In situ hybridization and immunofluorescence

Intestinal tissues analyzed in Fig. 2j and Extended Data Fig. 10c–e were collected from C57BL/6 mice, cleaned with cold PBS and fixed in 10% neutral buffered formalin at 4 °C overnight. Then, 7-μm optimal cutting temperature compound frozen sections were prepared for the RNAscope HiPlex12 Reagents Kit v.2 assay (Advanced Cell Diagnostics, 324409), which was performed according to the manufacturer’s instructions with the following probes: Mm-Lgr5-T1 (Advanced Cell Diagnostics, 312171-T1), Mm-Mki67-T2 (Advanced Cell Diagnostics, 416771-T2), Mm-Fads1-T3 (Advanced Cell Diagnostics, 801641-T3), Mm-Fads2-T4 (Advanced Cell Diagnostics, 568621-T4), Mm-Fgfbp1-T5 (Advanced Cell Diagnostics, 508831-T5) and Mm-Scd2-T7 (Advanced Cell Diagnostics, 486111-T7). Protease Plus (Advanced Cell Diagnostics, 322331) was used for tissue pre-treatment. Following the last round of in situ hybridization imaging, fluorophores were cleaved using fresh 10% cleaving solution v.2. The intestinal tissues were then subjected to immunofluorescence staining.

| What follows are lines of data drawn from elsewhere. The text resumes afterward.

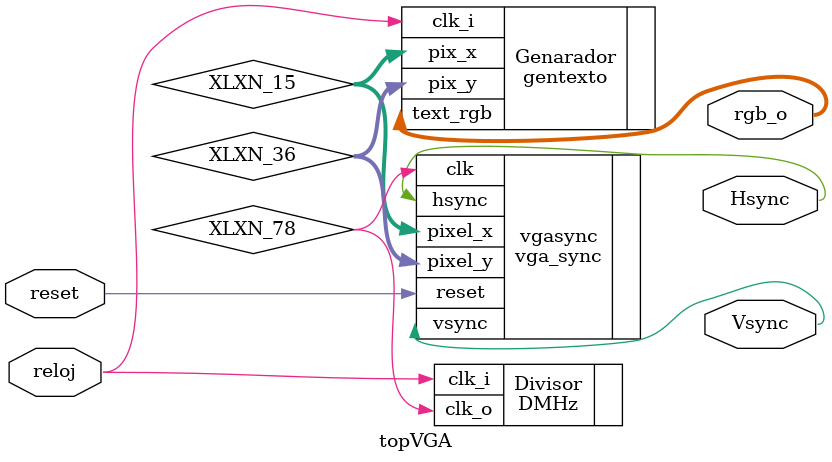
<source format=v>
`timescale 1ns / 1ps

module topVGA(reloj,
				  reset,
              Hsync, 
              rgb_o, 
              Vsync);

    input wire reloj;
	 input wire reset;
    
   output Hsync;
   output [2:0] rgb_o;
   output Vsync;
   
   wire [9:0] XLXN_15;//
   wire [9:0] XLXN_36;//
   wire XLXN_78;//
   
   DMHz  Divisor (.clk_i(reloj),.clk_o(XLXN_78));
	
   vga_sync  vgasync (.clk(XLXN_78), 
               .reset(reset), 
               .hsync(Hsync), 
               .pixel_x(XLXN_15[9:0]), 
               .pixel_y(XLXN_36[9:0]), 
               .vsync(Vsync));
					
   gentexto  Genarador (.clk_i(reloj),
							 .pix_x(XLXN_15[9:0]), 
                      .pix_y(XLXN_36[9:0]), 
                      .text_rgb(rgb_o[2:0]));
							 
   
					  
endmodule


</source>
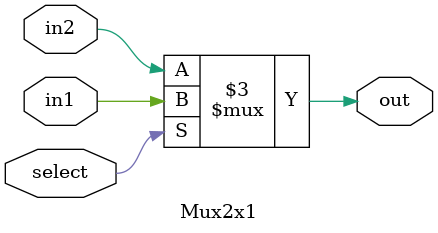
<source format=v>

module Mux2x1(in1, in2, select, out);
input in1, in2, select ;
output reg out ;

always @(in1, in2, select) 
begin 
 if(select) 
 out = in1;
 else 
 out = in2; 
end
endmodule

</source>
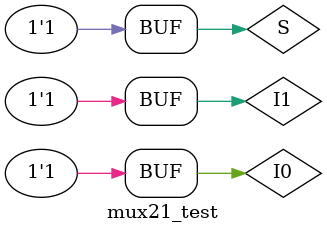
<source format=sv>
module mux21_test;
reg I0,I1,S;
wire Y;
  mux21 dut(I0,I1,S,Y);
  initial begin
      I0=1'b0; I1=1'b0; S=1'b0;
   #5 I0=1'b0; I1=1'b0; S=1'b1;
   #5 I0=1'b0; I1=1'b1; S=1'b0;
   #5 I0=1'b0; I1=1'b1; S=1'b1;
   #5 I0=1'b1; I1=1'b0; S=1'b0;
   #5 I0=1'b1; I1=1'b0; S=1'b1;
   #5 I0=1'b1; I1=1'b1; S=1'b0;
   #5 I0=1'b1; I1=1'b1; S=1'b1;
  end
  initial begin
    $monitor("Sim time=%0t,I1=%b,I0=%b,S=%b,Y=%b",$time,I1,I0,S,Y);
  end
  initial begin
    $dumpfile("dump.vcd");
    $dumpvars(0,I1,I0,S,Y);
  end 
endmodule

</source>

In brief, tissues were washed with PBS, permeabilized with 0.1% Triton X-100 in PBS and then blocked with 5% bovine serum albumin (BSA) in PBS for 30 min at room temperature. The tissues were then incubated with anti-E-Cadherin-Alexa Fluor 488 antibody (BD Biosciences 560061, 1:50 dilution) diluted in staining buffer (5% BSA in PBS with 0.1% Triton X-100) for 1 h at room temperature, followed by washing and imaging. All fluorescence images were acquired on a Zeiss LSM 980 confocal microscope. To quantify colocalization, cells along the crypts–villi axis were first categorized into different cell zones, as described in the caption of Extended Data Fig. 10e. Mean fluorescence intensities were then determined using ImageJ (v.1.53t).

Statistics and reproducibility

Relationships between two ordered variables were assessed by correlation tests or linear regression. Unless otherwise stated, statistical significance for Kendall correlations was determined by a two-sided z-test. Two-group comparisons were assessed using unpaired or paired tests, as appropriate. Results with P < 0.05 were considered significant. No statistical method was used to predetermine sample size. Data analyses were performed using Python (v.3.9.0) and R (v.4.2.0+). Software packages and versions specific to each analysis are detailed in the Methods. For routine plotting and data manipulation, we also used the R packages ggplot2 (v.3.4.3), Matrix (v.1.6.1) and dplyr (v.1.1.3), as well as the Python packages pandas (v.2.2.3) and numpy (v.1.26.3).

Reporting summary

Further information on research design is available in the Nature Portfolio Reporting Summary linked to this article.